Studios Face Off in Next-Gen DVD Format War
WaZiX writes "After yesterday's HD-DVD strike, the Blu-Ray Disc format received support from Disney (and its Buena Vista Home Entertainment unit) as reported by ZDNET. As predicted, the format war has only just begun."
Blu-ray Discs can store up to 50GB of data on a dual-sided disc. That's significantly higher than the 4.7GB capacity of the DVD format Blu-ray is looking to succeed.
Yippee! Even more room to store lengthy commercials for other "limited edition gold/platinum" DVDs of re-released animated movies from 40+ years ago. There's nothing I enjoy more than paying money to rent a movie and sitting through 15 minutes of advertisements because the DVD won't allow the player to skip forward through that crap.
Disney said its plans to release movies on the Blu-ray format are nonexclusive, meaning it could publish movies on other formats as well.
If other formats can hold more and can lock out the DVD player even better than they wouldn't want to eliminate the possibilities of moving to that format now would they?
"The studios will come around to the superior format," Peterson said. "Capacity and picture quality are directly related."
The studios will come around to whatever is cheaper for them to produce/distribute their materials while still being competitive/profitable and staying within their business model (whether that is adding 15+ minutes of commercials to all their DVDs and not allowing DVD players to fast-forward through them or not).
Also, the larger the capacity the greater the troubles in ripping/modifying/burning the discs. If the discs hold 50GB you need a 100+GB HD to do any modifications to the movie before reburning it. By changing the formats you are less likely to have the hardware to burn that format and thereby lose the ability to do what you did with regular DVDs once the burner prices dropped well under $100.
I'm sure they figure it will be several more years before blu-ray DVD writers and extremely large HDs will become common enough for everyone to make their DVD viewing experiences on DVDs they purchased acceptable.

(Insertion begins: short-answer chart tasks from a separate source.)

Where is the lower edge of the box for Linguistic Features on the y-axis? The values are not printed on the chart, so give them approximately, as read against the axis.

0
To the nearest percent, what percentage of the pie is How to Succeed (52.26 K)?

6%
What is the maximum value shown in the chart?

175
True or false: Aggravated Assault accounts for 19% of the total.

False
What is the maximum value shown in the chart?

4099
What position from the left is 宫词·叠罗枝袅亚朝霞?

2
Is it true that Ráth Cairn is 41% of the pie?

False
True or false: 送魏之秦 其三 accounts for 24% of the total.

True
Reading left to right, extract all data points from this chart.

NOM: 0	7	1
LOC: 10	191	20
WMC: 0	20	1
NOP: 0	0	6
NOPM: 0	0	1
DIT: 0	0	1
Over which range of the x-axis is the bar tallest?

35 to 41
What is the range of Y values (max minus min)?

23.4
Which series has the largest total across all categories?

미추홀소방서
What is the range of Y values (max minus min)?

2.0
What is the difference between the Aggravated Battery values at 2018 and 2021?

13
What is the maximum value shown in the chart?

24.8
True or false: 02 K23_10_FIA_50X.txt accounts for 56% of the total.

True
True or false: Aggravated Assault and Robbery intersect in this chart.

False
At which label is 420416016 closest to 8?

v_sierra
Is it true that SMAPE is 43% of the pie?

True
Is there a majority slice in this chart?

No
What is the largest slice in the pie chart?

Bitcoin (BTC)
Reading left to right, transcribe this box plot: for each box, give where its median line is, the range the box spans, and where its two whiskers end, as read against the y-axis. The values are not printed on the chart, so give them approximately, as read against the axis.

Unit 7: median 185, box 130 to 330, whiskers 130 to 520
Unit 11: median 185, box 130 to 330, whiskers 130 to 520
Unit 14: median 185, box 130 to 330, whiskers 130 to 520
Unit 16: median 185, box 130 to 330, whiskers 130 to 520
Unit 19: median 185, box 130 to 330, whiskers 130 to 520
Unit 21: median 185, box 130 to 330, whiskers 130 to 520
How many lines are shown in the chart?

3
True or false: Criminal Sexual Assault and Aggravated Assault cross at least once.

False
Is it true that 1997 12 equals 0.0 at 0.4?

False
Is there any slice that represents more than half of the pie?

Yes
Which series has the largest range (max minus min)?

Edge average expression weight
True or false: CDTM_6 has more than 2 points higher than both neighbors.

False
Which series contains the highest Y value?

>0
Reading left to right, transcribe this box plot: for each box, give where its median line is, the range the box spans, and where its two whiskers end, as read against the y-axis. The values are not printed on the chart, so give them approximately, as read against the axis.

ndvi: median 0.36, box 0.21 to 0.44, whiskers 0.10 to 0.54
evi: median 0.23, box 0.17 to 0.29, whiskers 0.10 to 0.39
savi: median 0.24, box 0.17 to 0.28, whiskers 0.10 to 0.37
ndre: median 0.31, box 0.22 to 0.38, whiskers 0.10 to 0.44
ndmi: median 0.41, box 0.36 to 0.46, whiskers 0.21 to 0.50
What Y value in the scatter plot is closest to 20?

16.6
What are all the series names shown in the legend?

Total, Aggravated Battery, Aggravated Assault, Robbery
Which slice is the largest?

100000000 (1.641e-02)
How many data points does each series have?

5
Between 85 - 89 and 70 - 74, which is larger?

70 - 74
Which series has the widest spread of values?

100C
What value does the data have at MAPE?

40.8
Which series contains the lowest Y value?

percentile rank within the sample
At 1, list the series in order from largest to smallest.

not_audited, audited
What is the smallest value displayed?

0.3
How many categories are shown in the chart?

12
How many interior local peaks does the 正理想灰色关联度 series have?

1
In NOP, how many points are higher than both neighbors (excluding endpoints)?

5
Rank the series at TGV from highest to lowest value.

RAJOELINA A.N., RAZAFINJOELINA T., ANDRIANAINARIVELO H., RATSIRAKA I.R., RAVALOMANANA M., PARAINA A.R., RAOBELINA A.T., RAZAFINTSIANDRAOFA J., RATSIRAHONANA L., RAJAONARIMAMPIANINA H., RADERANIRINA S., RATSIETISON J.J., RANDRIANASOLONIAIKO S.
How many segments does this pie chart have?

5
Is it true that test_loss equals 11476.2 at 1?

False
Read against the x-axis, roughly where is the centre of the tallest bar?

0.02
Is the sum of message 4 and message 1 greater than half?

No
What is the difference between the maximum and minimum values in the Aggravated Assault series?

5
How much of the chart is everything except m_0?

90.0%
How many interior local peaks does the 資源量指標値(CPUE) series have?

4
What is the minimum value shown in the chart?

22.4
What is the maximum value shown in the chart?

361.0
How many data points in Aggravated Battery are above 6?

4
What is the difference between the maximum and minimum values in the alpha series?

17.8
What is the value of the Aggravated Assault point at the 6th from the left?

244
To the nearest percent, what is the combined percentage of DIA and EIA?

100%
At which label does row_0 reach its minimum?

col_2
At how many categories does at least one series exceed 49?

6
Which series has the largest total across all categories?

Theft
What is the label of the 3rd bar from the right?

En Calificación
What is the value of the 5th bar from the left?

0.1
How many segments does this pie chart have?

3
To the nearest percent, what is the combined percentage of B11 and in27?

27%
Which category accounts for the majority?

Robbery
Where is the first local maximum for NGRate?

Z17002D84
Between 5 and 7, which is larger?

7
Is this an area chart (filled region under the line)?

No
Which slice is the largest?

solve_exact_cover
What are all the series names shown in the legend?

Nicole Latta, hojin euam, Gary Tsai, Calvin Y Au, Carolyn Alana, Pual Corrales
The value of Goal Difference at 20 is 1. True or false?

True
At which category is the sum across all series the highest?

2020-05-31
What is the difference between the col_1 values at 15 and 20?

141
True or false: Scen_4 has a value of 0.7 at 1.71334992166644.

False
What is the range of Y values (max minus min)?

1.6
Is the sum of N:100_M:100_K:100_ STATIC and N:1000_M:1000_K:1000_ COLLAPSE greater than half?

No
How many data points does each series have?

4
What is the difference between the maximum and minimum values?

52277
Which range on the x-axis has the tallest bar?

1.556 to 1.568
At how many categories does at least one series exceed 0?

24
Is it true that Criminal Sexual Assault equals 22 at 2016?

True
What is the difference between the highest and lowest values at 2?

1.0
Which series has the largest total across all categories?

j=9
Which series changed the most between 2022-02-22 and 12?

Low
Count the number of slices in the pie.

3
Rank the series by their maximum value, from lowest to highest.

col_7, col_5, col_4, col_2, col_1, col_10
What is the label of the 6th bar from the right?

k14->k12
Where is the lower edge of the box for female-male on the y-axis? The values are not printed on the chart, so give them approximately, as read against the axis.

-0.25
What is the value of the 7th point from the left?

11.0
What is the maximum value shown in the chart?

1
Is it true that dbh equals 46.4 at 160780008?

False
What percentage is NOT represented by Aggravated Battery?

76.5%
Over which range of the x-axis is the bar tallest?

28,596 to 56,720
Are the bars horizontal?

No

The DVD technology has become the most successful consumer technology ever because of the re-release of older movies on the new format for what consumers have deemed reasonable prices. Are all these movies going to be again released on Blu-ray/DVD-HD for the same prices?
I see a good possibility that most people won't give a shit one way or the other and will likely keep buying the media that is even more inexpensive. It all depends on your willingness to accept/adapt new technologies and your need for a better movie watching experience. Obviously DVD is far superior to VHS. Will Blu-ray and DVD-HD have a similar quality increase?
I'm laughing at you, Gizmodo, because just a couple of months ago you told us that Blu-ray has already won. Disney must agree with you, but four other big studios don't. Care to hedge your bet?
You see, Disney has this habit of withholding their products from the public. They're a little like an old rattlesnake, which will conserve it's precious venom for when it will be most useful: it will withhold it's venom until it wants to kill something.
Before Blockbuster Video squashed all the independent video rental shops, I was a clerk in one of those petite shops. Lots of VHS Disney titles were missing from the store, listed on the computer (a brand-new 486) as rented, and never returned. This was because Disney would only offer its titles (like "The Little Mermaid") for short periods of time, and after that time the only way a person could get that title would be to steal it in one way or another.
I won't pretend to have comprehensive knowledge of Disney's marketing voodoo, but it seems to me that Disney would like nothing better than a new video format, even though there may not be a good technical reason for it. They just want you to buy yet another copy of "The Little Mermaid" on yet another format. Blech.
This is what I found funny, in a sad sort of way:
"The studios will come around to the superior format," Peterson said. "Capacity and picture quality are directly related."
It's been a long time since I was naive enough to imagine the studios care about picture quality. If they care at all, it's because they see high quality as a minor disadvantage: something that encourages piracy.
And to be fair. . . They have to look at consumer response. Consumers mostly rejected S-VHS because most of them "couldn't see any difference" from regular VHS. Consumers mostly rejected Laserdisc because they couldn't record on it, despite the superior picture quality. History shows the majority of people don't give a flying flip about picture quality -- which is a source of endless frustration for the minority who do.
Also funny. . . People complaining because people aren't ready to replace their DVDs, since it's still a new format. And worse, asking whether BlueRay will offer any significant improvement over DVD.
DVD is a new-ish format, but it basically offers the same audio and video performance as Laserdisc, which was introduced in . . . 1978, if I recall right. Both of them will output basically what NTSC can display.
As for some form of high-def videodisc, I don't think it's too soon -- I think it's way overdue! Seriously, I believe this is the main thing holding back adoption of HDTV. You can buy HD sets, you can buy HD satellite receivers, and even Tivo-like recorders that will handle HD. The element that's missing is any HD videodisc. HDTV fans have been waiting and waiting and *waiting* for this, and the companies just keep dragging it out.
Oh, and I'm not buying one until I have a television system supporting hi-def also.
Am I the only one who feels this way?
"It's the height of ridiculousness to say for those 9 lines you get hundreds of millions."